DOCUMENT PASSAGE
Agencies tighten on Fed plan; volumes thin ahead of payrolls; Fannie Mae to sell two-years

By Kenneth Lim

Boston, Nov. 4 - Agency spreads narrowed slightly on Thursday as the market continued to enjoy a boost from the Federal Reserve's plan to buy $600 billion of Treasuries.

Fannie Mae took advantage of the recent richening in the market, announcing an offering of two-year Benchmark Notes.

Two-year spreads were flat on the day, but three- and five-year spreads came in by 1 basis point. Spreads in the 10-year sector tightened by 2 bps.

"Agencies are actually doing pretty good," one agency trader said. "With swap spreads widening like they are, especially in the longer-end maturities, agencies are unchanged to maybe a little tighter."

Callable spreads underperformed because volatility was a tad higher.

"Callable spreads are out, based on the move in swap spreads and a little bit higher volatility," the trader said. "Callable spreads are probably about 4 to 6 bps wider."

Fannie Mae plans two-years

Fannie Mae said it will price new two-year Benchmark Notes on Friday, with market sources putting price talk at a spread of 10.5 bps over Treasuries.

The size of the deal has not been set, but it is expected to be at least $3 billion.

Barclays Capital Inc., Deutsche Bank Securities Inc. and UBS Securities LLC are the lead managers.

Price talk was a concession of about half a basis point to surrounding issues, another trader said.

Fannie Mae, which already sold $8 billion of new three-year notes and $1 billion of reopened five-years in the previous week, surprised the market by announcing another benchmark-sized offering.

"I was a little surprised that they did come to the market," the trader said. "My understanding is there's a pretty good book, north of $6 billion or so, so I would expect it to go well."

Fannie Mae has outpaced the other government-sponsored enterprises in issuing benchmark-sized bullet deals this year, but that volume is probably reflective of opportunism more than funding needs, the trader said.

Stored data entries
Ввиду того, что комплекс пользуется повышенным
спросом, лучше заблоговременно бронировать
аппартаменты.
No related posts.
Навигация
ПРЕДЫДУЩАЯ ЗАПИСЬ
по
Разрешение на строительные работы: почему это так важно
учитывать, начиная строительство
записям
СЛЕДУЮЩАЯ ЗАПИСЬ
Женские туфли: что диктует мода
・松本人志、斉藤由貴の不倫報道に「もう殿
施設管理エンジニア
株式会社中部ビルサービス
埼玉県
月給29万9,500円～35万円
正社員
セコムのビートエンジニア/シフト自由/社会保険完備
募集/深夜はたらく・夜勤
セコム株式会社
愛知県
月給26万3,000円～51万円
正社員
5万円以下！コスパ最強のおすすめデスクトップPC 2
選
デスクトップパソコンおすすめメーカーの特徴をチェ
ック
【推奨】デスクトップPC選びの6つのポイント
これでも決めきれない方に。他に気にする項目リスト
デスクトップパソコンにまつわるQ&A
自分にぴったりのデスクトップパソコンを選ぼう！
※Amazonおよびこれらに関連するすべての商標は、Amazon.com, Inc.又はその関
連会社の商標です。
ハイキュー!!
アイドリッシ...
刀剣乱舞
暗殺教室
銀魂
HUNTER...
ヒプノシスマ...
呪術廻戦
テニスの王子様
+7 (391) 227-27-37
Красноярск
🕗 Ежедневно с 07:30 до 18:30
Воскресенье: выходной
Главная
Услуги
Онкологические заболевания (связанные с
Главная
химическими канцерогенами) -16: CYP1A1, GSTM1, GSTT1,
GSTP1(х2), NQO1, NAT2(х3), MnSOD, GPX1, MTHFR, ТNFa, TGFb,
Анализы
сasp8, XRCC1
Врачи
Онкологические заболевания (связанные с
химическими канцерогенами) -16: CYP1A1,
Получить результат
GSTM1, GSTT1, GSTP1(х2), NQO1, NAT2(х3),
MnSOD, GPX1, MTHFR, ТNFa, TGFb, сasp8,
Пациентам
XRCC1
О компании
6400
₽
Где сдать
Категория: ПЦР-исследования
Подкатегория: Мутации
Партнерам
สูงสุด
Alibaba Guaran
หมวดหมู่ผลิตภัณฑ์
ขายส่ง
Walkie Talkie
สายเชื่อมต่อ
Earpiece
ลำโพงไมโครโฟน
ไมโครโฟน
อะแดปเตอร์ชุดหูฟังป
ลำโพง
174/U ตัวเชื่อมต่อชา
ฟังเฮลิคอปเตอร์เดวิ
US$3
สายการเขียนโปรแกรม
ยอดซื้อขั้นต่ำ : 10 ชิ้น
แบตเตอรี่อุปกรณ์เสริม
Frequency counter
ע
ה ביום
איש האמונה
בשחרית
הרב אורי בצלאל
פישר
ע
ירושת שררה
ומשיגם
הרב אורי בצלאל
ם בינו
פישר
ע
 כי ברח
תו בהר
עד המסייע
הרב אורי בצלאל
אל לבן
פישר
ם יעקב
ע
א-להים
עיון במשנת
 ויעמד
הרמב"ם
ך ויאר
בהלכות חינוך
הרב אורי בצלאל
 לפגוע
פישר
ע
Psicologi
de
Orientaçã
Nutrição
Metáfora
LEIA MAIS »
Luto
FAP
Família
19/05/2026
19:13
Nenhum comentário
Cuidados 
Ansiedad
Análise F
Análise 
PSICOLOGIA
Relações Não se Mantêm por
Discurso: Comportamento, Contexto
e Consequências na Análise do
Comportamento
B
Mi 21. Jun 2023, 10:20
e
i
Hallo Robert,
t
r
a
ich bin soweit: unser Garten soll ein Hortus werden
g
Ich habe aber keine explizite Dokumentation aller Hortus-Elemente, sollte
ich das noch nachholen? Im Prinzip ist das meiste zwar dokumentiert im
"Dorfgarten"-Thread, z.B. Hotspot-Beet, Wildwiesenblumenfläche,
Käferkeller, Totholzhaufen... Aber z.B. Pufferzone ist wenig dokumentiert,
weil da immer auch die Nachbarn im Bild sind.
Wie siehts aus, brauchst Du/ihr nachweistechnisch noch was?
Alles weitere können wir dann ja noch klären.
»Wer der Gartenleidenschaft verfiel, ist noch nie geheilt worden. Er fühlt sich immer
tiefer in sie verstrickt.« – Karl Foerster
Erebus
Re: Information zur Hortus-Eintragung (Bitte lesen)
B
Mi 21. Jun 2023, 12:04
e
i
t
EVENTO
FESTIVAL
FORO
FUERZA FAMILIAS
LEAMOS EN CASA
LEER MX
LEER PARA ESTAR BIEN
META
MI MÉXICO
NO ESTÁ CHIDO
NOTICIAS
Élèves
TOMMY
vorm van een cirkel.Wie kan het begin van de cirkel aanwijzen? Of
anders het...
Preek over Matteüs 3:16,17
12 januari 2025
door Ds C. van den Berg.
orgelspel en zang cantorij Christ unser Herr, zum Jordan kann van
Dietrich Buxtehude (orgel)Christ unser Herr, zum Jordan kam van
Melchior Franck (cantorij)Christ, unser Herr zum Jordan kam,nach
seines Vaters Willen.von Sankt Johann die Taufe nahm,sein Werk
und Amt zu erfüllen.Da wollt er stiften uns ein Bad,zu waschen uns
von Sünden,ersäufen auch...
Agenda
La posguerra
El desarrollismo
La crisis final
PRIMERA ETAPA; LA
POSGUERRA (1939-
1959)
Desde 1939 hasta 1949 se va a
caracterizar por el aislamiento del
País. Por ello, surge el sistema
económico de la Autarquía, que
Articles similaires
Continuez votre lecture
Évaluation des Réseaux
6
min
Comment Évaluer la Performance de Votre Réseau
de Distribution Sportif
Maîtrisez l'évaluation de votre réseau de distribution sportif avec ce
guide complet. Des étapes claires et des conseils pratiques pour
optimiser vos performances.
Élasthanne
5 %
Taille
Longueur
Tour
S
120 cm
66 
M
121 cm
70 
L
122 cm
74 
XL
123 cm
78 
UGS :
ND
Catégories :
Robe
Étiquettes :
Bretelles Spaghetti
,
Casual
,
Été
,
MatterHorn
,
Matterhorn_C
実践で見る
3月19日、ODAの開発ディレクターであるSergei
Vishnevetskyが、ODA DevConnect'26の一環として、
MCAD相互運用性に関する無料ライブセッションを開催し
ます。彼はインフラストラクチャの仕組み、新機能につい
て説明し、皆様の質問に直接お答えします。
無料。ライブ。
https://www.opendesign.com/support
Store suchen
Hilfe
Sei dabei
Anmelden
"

ACTIONS TO TAKE
1. Reproduce the passage of the agency market report between "By Kenneth Lim" and "tightened by 2 bps.", inclusive.
2. According to the agency market report, what price talk did market sources give for Fannie Mae's new two-year Benchmark Notes?
3. Pick up the agency market report after its last sentence and keep writing it.

ANSWERS IN ORDER
1.
By Kenneth Lim

Boston, Nov. 4 - Agency spreads narrowed slightly on Thursday as the market continued to enjoy a boost from the Federal Reserve's plan to buy $600 billion of Treasuries.

Fannie Mae took advantage of the recent richening in the market, announcing an offering of two-year Benchmark Notes.

Two-year spreads were flat on the day, but three- and five-year spreads came in by 1 basis point. Spreads in the 10-year sector tightened by 2 bps.

2. A spread of 10.5 basis points over Treasuries.

3.
"I think that their slots have just come at opportune funding times versus what they were forced to pay over the past few months," the trader said. "If the market were 6 bps back versus Libor versus Libor flat, I would bet they wouldn't have come with a deal."

The last couple of deals were believed to have had strong support from foreign buyers overnight, and if that is the case again, price talk could be tightened ahead of pricing. But otherwise Fannie Mae probably wants to sell as much as it can, the trader said.

"They really want to build the book to move this out, so I'm not sure how much you can tighten this," the trader said. "If they cheapen relative to swaps, by 0.5 to 1 bp, it's still a decent level for them. There are accounts that are not interested due to the low absolute yield levels, and I think they're cognizant of that."

Low volumes

Trading volumes remained weak on Thursday as investors remained wary about putting money to work with Friday's employment situation report still down the road.

"We do have unemployment tomorrow morning, so that's the next big game in town," said Mary Ann Hurley, vice president of fixed income trading at D.A. Davidson. "I think a lot of people have really squared their positions before the numbers tomorrow."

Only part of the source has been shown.